Simonetta Sommaruga: Ce que la campagne met en avant, c'est la manière de gaspiller le moins d'énergie pour qu'il y en ait assez pour tout le monde. Tout un chacun peut souscrire à cette idée, quelles que soient ses idées politiques. La campagne n'est qu'un élément parmi d'autres. Ce qui compte, ce sont les mesures mises en place par le Conseil fédéral pour prévenir les pénuries de gaz et d'électricité.

Il y a par exemple la réserve hydroélectrique, dans les lacs de barrage, qui pourra nous fournir de l’électricité à la fin de l’hiver, ainsi que des centrales supplémentaires de réserve.
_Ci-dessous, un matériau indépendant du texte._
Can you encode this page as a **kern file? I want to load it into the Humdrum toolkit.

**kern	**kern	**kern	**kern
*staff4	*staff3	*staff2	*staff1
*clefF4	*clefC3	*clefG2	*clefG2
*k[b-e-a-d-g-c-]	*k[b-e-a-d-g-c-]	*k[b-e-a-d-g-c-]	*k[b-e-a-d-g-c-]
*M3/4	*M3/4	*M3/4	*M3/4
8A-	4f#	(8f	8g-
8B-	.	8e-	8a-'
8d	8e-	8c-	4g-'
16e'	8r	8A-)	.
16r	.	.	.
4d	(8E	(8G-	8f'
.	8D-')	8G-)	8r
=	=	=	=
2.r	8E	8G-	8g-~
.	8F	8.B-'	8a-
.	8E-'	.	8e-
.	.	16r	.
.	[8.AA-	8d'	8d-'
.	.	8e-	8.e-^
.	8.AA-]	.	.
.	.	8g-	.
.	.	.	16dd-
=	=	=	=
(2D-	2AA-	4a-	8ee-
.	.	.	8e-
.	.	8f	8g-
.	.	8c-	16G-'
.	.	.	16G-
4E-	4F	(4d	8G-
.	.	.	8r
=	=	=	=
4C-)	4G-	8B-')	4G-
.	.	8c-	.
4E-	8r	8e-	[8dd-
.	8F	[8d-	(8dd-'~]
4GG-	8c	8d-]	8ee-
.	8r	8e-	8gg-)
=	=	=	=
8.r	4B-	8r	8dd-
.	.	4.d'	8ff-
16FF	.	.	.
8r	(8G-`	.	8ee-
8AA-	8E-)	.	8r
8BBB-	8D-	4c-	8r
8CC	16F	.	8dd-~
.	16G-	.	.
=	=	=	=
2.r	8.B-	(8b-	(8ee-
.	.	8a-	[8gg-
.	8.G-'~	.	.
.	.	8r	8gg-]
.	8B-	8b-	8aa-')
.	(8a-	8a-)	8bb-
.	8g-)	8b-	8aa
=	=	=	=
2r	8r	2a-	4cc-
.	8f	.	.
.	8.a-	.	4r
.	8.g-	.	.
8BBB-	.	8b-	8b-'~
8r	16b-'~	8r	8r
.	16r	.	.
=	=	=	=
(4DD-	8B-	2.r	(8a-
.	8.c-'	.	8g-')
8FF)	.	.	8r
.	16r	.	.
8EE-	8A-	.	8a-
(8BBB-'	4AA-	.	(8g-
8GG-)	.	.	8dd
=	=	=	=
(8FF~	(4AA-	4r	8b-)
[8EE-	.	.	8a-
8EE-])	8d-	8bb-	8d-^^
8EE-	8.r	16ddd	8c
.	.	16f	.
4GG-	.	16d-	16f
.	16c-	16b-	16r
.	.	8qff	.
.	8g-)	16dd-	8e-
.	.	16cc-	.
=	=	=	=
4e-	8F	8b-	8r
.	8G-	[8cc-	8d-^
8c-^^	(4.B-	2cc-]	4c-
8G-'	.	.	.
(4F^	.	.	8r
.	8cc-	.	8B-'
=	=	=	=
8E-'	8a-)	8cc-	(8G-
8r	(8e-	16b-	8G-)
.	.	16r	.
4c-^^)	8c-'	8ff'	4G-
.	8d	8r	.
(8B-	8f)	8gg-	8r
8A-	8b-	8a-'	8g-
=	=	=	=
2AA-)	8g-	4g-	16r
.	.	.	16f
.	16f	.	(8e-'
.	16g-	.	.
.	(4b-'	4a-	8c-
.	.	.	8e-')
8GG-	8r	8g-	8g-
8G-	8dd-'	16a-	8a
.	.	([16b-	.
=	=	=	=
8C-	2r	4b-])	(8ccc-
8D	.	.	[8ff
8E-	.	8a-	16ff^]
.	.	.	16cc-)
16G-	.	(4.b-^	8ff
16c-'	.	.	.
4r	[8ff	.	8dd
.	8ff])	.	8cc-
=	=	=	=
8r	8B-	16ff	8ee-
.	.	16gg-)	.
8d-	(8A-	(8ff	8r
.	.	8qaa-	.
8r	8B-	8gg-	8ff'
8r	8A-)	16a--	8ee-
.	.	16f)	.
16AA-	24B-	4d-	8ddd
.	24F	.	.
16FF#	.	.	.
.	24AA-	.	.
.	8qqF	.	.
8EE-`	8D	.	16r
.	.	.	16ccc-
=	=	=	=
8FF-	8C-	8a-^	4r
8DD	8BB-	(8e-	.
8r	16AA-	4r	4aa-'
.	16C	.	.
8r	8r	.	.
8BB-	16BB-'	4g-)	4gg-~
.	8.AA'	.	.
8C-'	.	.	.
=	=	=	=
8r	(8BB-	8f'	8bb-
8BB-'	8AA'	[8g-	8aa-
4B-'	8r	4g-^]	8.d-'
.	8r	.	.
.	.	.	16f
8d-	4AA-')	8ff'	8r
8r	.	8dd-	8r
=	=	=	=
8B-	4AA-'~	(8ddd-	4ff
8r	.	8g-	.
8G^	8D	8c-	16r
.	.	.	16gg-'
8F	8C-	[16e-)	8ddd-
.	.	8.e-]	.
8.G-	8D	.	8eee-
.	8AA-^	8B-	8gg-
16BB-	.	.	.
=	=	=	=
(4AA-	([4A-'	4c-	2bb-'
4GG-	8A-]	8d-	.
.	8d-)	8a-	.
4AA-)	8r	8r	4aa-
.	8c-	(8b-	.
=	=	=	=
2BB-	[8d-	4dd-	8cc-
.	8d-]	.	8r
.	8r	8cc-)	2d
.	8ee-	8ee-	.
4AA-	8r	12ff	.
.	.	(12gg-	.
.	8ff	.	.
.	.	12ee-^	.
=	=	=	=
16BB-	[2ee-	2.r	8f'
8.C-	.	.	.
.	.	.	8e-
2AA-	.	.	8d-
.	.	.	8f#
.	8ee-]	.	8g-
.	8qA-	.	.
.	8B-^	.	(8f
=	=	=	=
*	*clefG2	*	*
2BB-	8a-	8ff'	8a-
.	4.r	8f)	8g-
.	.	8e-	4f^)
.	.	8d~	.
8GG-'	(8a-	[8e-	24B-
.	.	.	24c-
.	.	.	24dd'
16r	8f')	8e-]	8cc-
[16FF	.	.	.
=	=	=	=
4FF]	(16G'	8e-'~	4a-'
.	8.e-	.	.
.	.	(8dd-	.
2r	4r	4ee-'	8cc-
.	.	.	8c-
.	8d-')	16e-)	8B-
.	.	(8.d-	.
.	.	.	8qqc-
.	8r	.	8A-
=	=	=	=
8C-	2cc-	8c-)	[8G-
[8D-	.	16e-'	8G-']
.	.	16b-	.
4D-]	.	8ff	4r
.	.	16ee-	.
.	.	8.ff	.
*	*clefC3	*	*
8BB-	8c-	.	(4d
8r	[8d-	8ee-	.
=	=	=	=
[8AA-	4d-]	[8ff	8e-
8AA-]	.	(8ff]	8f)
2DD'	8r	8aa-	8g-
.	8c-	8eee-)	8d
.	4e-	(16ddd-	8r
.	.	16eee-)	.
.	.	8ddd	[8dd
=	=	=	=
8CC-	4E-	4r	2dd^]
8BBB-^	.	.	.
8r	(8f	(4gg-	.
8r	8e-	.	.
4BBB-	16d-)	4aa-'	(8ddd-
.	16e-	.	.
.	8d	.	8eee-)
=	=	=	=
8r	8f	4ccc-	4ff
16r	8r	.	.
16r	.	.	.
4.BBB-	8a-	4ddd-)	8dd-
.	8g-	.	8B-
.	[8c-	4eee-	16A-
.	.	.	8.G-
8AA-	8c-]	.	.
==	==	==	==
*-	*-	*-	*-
Et il y a le mécanisme de sauvetage pour la branche de l’électricité.

Vous venez justement d'accorder quatre milliards de francs au groupe Axpo...
Avec cet argent, sous forme de prêt, le Conseil fédéral veut éviter que le groupe ne connaisse des problèmes de liquidités qui pourraient mettre en péril l’approvisionnement énergétique de notre pays. Axpo n’a pas eu recours au crédit-cadre jusqu’ici. D’ailleurs, cet argent est lié à des conditions strictes comme une interdiction de verser des dividendes tant que les sommes ne sont pas remboursées.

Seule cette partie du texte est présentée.